Node desqualified and planned downtime

Hello everyone!

I have two questions that i would like to ask:

I have a node for some time and since it is almost full I decided to get a new one running. In the process I mistakenly pointed it to the same identify of the first node and it run for a couple of minutes before I removed the docker container. As a result (?) in a couple of hours my first node was disqualified on one satellite. Audit on that satellite went from 100% to 54%. How can I check exactly what was the cause of the failing audits and disqualification in case it was not related to my error while running a second node?

Second question is about uptime. I will have to move my hardware to a new data center soon and I fear that it will take more than 5 hours. There’s several posts saying that at the moment that wont be an issue but I would like to ask if that’s still the case.

Thank you!

Hello @lordsam and welcome to the forum.

Sorry to hear that :confused:
I’m surprised running a node just for 2 minutes with the wrong identity can disqualify it though. Having a node configured with the wrong identity can disqualify it fast, but not that fast I believe.

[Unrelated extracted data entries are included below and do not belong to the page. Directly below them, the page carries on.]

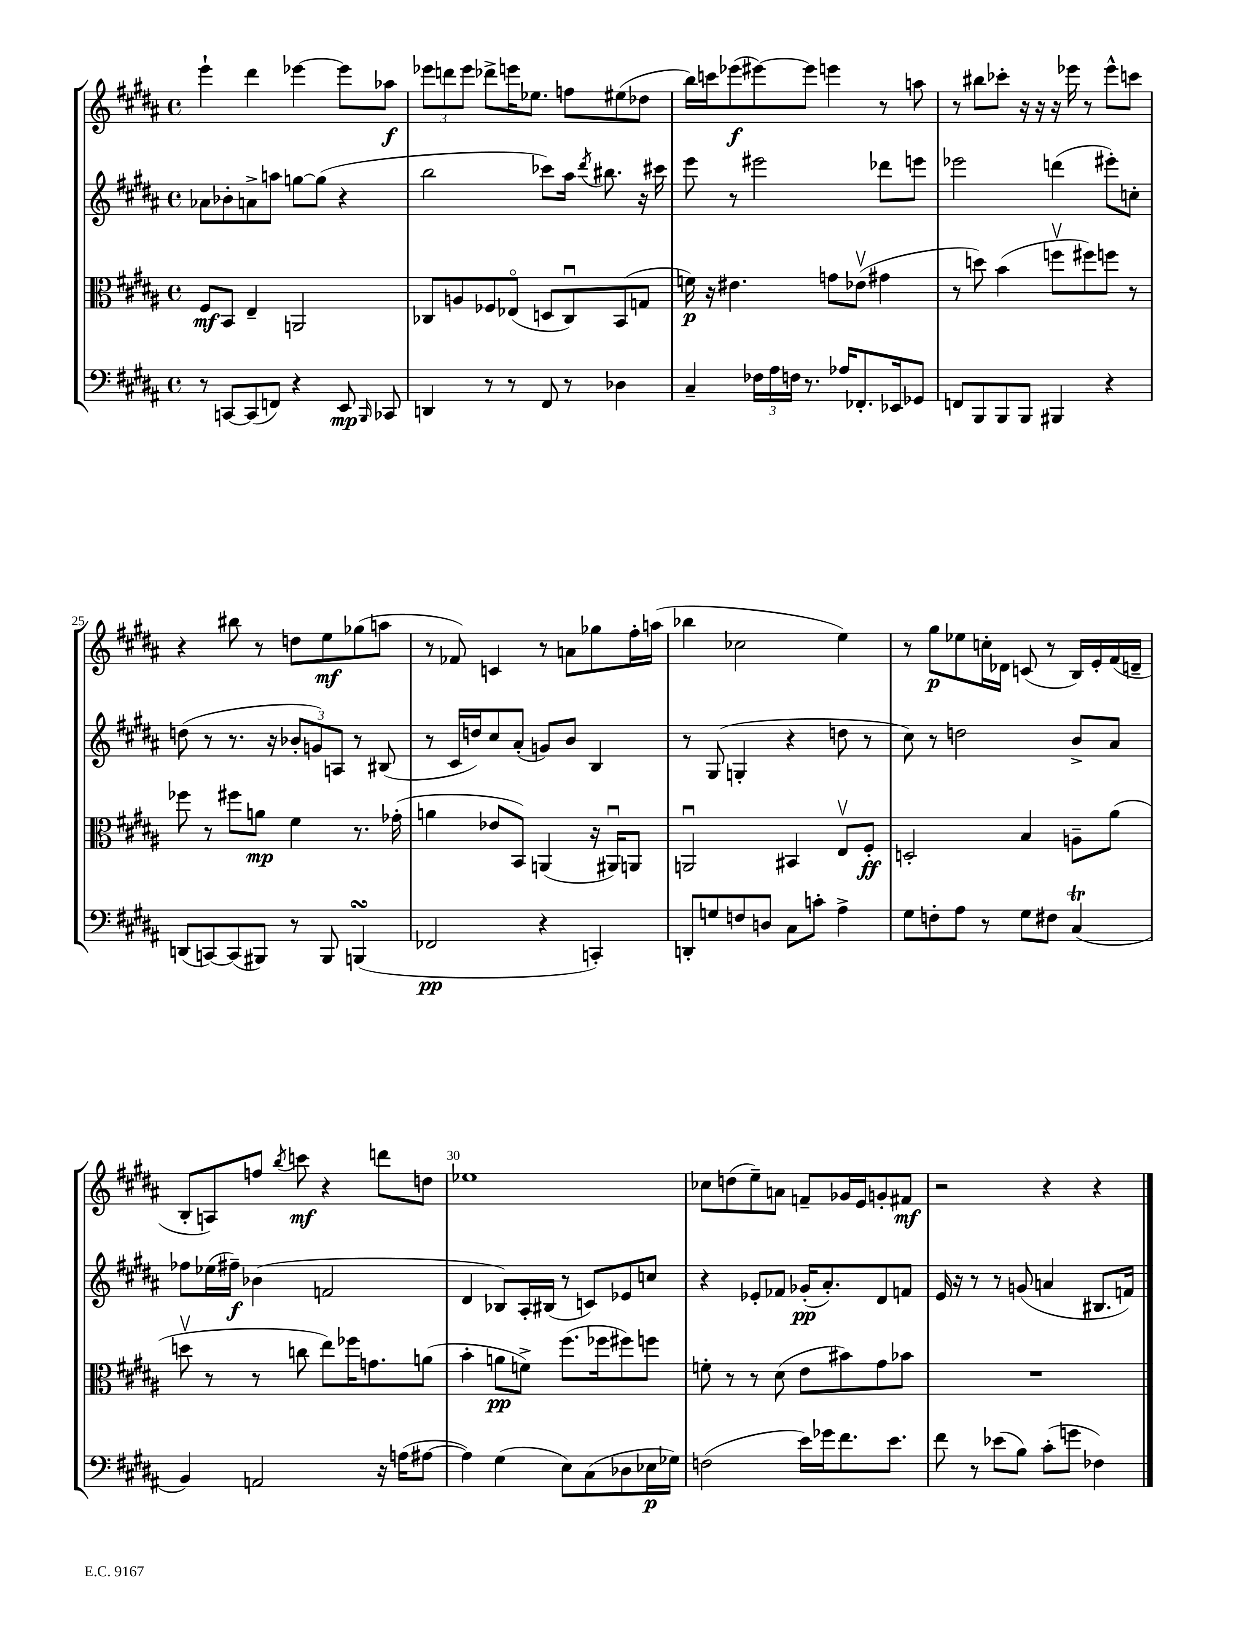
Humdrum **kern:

**kern	**kern	**kern	**kern
*staff4	*staff3	*staff2	*staff1
*clefF4	*clefC3	*clefG2	*clefG2
*k[f#c#g#d#a#]	*k[f#c#g#d#a#]	*k[f#c#g#d#a#]	*k[f#c#g#d#a#]
*M4/4	*M4/4	*M4/4	*M4/4
*met(c)	*met(c)	*met(c)	*met(c)
8r	8F#/L	8a-\L	4eee`\
[8CC/L	8BB/J	8b-'\	.
(8CC/]	4E~/	8a^\	4ddd#\
8FF/J)	.	8aa\J	.
4r	2AA/	[8gg\L	[4eee-\
.	.	(8gg\]J	.
8EE/	.	4r	8eee-\]L
16qqBBB/	.	.	.
8CC-/	.	.	8aa-\J
=	=	=	=
4DD/	8C-/L	2bb\	12eee-\L
.	.	.	12ddd\
.	8A/	.	.
.	.	.	12eee-\J
8r	8F-/	.	8ddd-^\L
8r	(8E-o/J	.	16eee\K
.	.	.	8.ee-\J
8FF#/	8D/L	8ccc-\L)	.
8r	8C-u/)	16aa#\Jk	8ff\L
.	.	8qddd#/	.
.	.	8.bb#\	.
4D-\	(8BB/	.	(8ee#\
.	8G/J	16r	8dd-\J
.	.	16ccc#\	.
=	=	=	=
4C#~/	16f\)	8eee\	16bb\LL)
.	16r	.	16ccc\J
.	4.e#\	8r	(8eee-\
24F-\LL	.	2eee#\	[8eee#\)
24A#\	.	.	.
24F\JJ	.	.	.
8.r	.	.	8eee#\]J
.	8g\L	.	4eee\
16A-/LK	.	.	.
8.FF-'/	(8e-v\J	.	.
.	4g#\	8ddd-\L	8r
16EE-/k	.	.	.
8GG-/J	.	8eee\J	8aa\
=	=	=	=
8FF/L	8r	2eee-\	8r
8BBB/	8dd\)	.	8bb#\L
8BBB/	(4b\	.	8ccc-'\J
8BBB/J	.	.	16r
.	.	.	16r
4BBB#/	8ffv\L	(4ddd\	16r
.	.	.	16eee-\
.	8ff#\)	.	8r
4r	8ff\J	8eee#'\L)	8eee-^^\L
.	8r	8cc'\J	8ccc\J
=	=	=	=
(8DD/L	8ff-\	(8dd\	4r
[8CC/)	8r	8r	.
(8CC/]	8ff#\L	8.r	8bb#\
8BBB#/J)	8a\J	.	8r
.	.	16r	.
8r	4f#\	12b-'/L	8dd\L
.	.	12g/)	.
8BBB#/	.	.	8ee\
.	.	12A/J	.
(4BBB/	8.r	8r	(8gg-\
.	.	(8B#/	8aa\J
.	(16g-'\	.	.
=	=	=	=
2FF-/	4a\	8r	8r
.	.	16c#/LL	8f-/)
.	.	16dd/J)	.
.	8e-/L	8cc#/	4c/
.	8BB/J)	(8a#'/J	.
4r	(4AA/	8g/L)	8r
.	.	8b/J	8a\L
4CC'/)	16r	4B/	8gg-\
.	16AA#u/LK)	.	.
.	8AA/J	.	16ff#'\L
.	.	.	(16aa\JJ
=	=	=	=
8DD'/L	2AAu/	8r	4bb-\
8G/	.	(8G#/	.
8F/	.	4G'/	2cc-\
8D/J	.	.	.
8C#\L	4BB#/	4r	.
8c'\J	.	.	.
4A#^\	8Ev/L	8dd\	4ee\)
.	8F#'/J	8r	.
=	=	=	=
8G#\L	2D'/	8cc#\)	8r
8F'\	.	8r	8gg#\L
8A#\J	.	2dd\	8ee-\
8r	.	.	16cc'\L
.	.	.	16d-\JJ
8G#\L	4B/	.	(8c/
8F#\J	.	.	8r
(4C#/	8A~\L	8b^/L	16B/LL)
.	.	.	16e'/
.	(8a#\J	8a#/J	(16f#/
.	.	.	16d~/JJ
=	=	=	=
4BB/)	8ddv\	8ff-\L	8B'/L
.	8r	(16ee-\L	8A/)
.	.	16ff#~\JJ)	.
2AA/	8r	(4b-\	8ff/J
.	.	.	8qbb/
.	8cc\	.	8ccc\
.	8ee\L)	2f/	4r
.	16ff-\K	.	.
.	8.g\	.	.
16r	.	.	8ddd\L
(16A\LK	.	.	.
[8A#\J	(8a\J	.	8dd\J
=	=	=	=
4A#\])	4b'\	4d#/	1ee-
(4G#\	8a\L	8B-/L)	.
.	8f^\J)	16A#'/L	.
.	.	(16B#/JJ	.
8E\L)	(8.ff#\L	8r	.
(8C#\	.	8c/L)	.
.	16ff-\k	.	.
8D-\	8ff#\)	8e-/	.
16E-\L	8ff\J	8cc/J	.
16G-\JJ)	.	.	.
=	=	=	=
(2F\	8f'\	4r	8cc-\L
.	8r	.	(8dd\
.	8r	8e-'/L	8ee~\)
.	(8d#\	8f-/J	8a\J
16e\LL)	8e\L	(16g-'/LK	8f~/L
16g-\J	.	8.a#'/)	.
8.f#\	8b#\)	.	16g-/L
.	.	.	16e/J
.	8g#\	8d#/	8g'/
8.e\J	.	.	.
.	8b-\J	8f/J	8f#/J
=	=	=	=
8f#\	1r	16e/	2r
.	.	16r	.
8r	.	8r	.
(8e-\L	.	8r	.
8B\J)	.	(8g/	.
(8c#'\L	.	4a/	4r
8g\J	.	.	.
4F-\)	.	8.B#/L	4r
.	.	16f/Jk)	.
==	==	==	==
*-	*-	*-	*-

You should check your logs:

And search for lines that contain both “audit” (or “repair”) and “failed”.
On linux this can be achieved like so:

docker logs YOUR_NODE_NAME 2>&1 | grep -E "GET_AUDIT|GET_REPAIR" | grep failed

You have way more than 5 hours before getting suspended:

Thank you for your reply!

When I said a couple of minutes I did not mean exactly 2. Looking at logs it was around 10 minutes, but I run/delete several times so I can not be sure.

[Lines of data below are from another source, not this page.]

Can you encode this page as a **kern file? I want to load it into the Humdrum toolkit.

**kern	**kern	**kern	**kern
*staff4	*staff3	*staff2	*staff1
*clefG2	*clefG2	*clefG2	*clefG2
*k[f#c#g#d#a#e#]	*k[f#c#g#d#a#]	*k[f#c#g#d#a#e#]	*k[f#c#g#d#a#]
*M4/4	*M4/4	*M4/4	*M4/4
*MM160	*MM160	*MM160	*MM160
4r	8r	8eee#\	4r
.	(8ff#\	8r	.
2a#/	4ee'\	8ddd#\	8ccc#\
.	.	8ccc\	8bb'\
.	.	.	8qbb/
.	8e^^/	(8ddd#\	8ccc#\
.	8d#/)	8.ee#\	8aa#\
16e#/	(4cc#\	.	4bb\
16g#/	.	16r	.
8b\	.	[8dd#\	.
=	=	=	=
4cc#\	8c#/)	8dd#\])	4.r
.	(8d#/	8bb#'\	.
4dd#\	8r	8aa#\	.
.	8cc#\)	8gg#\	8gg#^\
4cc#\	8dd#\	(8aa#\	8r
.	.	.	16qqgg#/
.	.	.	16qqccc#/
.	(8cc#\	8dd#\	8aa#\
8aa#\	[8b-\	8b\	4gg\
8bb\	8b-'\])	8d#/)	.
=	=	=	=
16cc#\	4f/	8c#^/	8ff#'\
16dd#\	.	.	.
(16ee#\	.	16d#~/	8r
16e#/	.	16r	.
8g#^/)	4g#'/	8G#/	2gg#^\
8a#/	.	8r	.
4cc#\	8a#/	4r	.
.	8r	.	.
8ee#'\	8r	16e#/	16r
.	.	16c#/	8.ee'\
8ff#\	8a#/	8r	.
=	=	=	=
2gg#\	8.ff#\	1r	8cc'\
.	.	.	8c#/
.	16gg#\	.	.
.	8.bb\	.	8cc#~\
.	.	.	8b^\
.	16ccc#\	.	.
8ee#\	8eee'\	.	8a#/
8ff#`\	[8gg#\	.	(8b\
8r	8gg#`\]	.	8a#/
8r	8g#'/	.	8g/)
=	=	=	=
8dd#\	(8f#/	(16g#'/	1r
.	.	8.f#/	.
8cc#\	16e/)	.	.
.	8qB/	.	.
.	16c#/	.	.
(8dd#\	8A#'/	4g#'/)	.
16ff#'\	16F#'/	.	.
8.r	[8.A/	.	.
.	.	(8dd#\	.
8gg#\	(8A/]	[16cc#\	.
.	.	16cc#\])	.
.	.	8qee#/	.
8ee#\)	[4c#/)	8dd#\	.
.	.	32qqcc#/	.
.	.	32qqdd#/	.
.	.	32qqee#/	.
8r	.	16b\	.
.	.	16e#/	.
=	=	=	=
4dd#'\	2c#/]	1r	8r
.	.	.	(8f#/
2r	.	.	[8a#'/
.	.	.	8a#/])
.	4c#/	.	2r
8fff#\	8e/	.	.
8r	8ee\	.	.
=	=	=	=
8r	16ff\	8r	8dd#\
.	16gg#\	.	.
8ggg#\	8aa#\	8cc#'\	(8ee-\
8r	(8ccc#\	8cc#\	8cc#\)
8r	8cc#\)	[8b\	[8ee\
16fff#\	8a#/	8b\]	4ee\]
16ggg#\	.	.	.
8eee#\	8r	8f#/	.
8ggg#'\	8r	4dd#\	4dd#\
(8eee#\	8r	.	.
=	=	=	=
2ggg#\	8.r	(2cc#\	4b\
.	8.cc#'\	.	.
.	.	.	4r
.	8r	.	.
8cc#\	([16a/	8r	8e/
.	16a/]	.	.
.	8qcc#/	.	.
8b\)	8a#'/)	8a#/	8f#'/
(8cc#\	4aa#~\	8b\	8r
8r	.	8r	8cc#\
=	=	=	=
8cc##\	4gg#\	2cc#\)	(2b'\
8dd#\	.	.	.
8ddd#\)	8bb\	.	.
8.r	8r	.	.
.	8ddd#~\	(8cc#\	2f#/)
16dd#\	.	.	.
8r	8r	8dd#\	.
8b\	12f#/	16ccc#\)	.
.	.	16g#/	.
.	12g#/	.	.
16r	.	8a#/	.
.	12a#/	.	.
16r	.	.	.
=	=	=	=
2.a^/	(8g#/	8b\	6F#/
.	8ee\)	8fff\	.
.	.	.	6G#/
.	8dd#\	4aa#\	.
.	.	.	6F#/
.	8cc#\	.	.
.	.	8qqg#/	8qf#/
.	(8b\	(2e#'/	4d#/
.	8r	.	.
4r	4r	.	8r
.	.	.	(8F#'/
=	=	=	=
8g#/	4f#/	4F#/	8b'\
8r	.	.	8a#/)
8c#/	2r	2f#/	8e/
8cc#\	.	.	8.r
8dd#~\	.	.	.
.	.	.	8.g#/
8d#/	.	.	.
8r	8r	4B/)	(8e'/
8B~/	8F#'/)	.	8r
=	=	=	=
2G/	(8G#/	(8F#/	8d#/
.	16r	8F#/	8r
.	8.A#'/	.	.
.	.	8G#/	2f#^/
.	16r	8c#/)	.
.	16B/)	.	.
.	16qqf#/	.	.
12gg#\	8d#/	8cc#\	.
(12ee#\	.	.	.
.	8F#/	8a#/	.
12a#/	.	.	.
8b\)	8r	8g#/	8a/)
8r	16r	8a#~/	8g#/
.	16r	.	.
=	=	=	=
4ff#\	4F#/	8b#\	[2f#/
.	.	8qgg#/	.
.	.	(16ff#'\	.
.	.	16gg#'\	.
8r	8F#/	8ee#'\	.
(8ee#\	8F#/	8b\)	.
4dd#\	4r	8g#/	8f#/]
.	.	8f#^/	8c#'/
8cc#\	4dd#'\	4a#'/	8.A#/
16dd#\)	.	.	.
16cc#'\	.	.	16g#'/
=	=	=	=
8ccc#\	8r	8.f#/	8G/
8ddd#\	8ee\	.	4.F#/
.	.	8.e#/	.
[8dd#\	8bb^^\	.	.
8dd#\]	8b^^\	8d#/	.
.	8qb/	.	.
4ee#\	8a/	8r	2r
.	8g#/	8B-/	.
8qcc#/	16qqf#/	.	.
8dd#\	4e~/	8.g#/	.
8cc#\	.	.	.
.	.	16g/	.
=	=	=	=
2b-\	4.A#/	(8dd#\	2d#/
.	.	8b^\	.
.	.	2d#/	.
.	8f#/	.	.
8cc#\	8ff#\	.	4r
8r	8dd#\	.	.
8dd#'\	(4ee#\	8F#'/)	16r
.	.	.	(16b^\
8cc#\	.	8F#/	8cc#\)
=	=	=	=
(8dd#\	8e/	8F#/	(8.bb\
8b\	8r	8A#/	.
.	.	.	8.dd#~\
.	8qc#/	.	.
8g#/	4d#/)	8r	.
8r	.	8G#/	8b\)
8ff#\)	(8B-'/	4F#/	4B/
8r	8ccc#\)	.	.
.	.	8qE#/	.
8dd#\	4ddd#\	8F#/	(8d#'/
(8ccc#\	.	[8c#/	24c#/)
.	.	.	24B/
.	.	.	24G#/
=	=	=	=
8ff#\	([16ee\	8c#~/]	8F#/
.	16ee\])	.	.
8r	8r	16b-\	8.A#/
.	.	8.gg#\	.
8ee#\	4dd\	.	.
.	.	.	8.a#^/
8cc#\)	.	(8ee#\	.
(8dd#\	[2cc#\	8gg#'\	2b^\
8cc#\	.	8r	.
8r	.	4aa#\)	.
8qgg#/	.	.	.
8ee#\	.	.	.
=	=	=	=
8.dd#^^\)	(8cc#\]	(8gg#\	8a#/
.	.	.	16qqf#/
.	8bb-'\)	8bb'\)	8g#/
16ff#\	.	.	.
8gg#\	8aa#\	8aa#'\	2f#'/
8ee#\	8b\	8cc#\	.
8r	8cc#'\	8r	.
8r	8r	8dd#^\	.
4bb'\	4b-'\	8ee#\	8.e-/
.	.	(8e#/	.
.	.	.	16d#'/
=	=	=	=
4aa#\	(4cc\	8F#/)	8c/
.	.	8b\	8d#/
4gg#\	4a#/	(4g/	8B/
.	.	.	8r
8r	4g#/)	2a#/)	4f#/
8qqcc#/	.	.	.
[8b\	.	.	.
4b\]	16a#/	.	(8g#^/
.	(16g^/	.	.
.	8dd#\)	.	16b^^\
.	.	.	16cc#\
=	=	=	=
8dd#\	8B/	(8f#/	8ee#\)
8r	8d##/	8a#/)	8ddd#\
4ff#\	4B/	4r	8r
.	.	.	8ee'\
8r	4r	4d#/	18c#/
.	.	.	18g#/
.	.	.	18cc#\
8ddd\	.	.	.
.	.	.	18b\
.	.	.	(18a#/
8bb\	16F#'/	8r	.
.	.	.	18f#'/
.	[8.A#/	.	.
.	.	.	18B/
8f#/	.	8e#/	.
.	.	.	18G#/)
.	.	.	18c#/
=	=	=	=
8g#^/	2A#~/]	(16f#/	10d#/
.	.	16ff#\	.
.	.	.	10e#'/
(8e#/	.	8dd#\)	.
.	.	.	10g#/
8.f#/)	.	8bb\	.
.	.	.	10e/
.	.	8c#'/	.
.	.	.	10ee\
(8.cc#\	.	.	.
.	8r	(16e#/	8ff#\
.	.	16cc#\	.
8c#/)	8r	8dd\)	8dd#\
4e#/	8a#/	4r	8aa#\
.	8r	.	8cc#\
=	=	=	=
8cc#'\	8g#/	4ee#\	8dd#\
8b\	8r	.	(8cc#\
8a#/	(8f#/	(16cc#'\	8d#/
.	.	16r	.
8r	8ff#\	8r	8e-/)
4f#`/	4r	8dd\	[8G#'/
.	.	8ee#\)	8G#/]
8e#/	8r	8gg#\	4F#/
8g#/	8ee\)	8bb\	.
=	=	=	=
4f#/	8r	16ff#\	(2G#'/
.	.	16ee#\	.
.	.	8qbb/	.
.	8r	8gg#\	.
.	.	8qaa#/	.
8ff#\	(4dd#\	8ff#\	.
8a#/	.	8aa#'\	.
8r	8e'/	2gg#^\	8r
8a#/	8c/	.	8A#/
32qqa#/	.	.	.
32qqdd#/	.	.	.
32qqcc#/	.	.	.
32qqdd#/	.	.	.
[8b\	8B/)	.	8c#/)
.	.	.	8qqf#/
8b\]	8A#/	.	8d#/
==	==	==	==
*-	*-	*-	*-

Anyway, grep’ing the first node logs I don’t have anything matching “audit” (or “repair”) and “failed”.

Anything more I can check? I just want to be sure this was not caused by something else that I did not notice.

I would expect the second node, with the same identity but no data, would be the one failing audits. Please check that log if you still have it.

Apparently those logs are removed when the container is destroyed.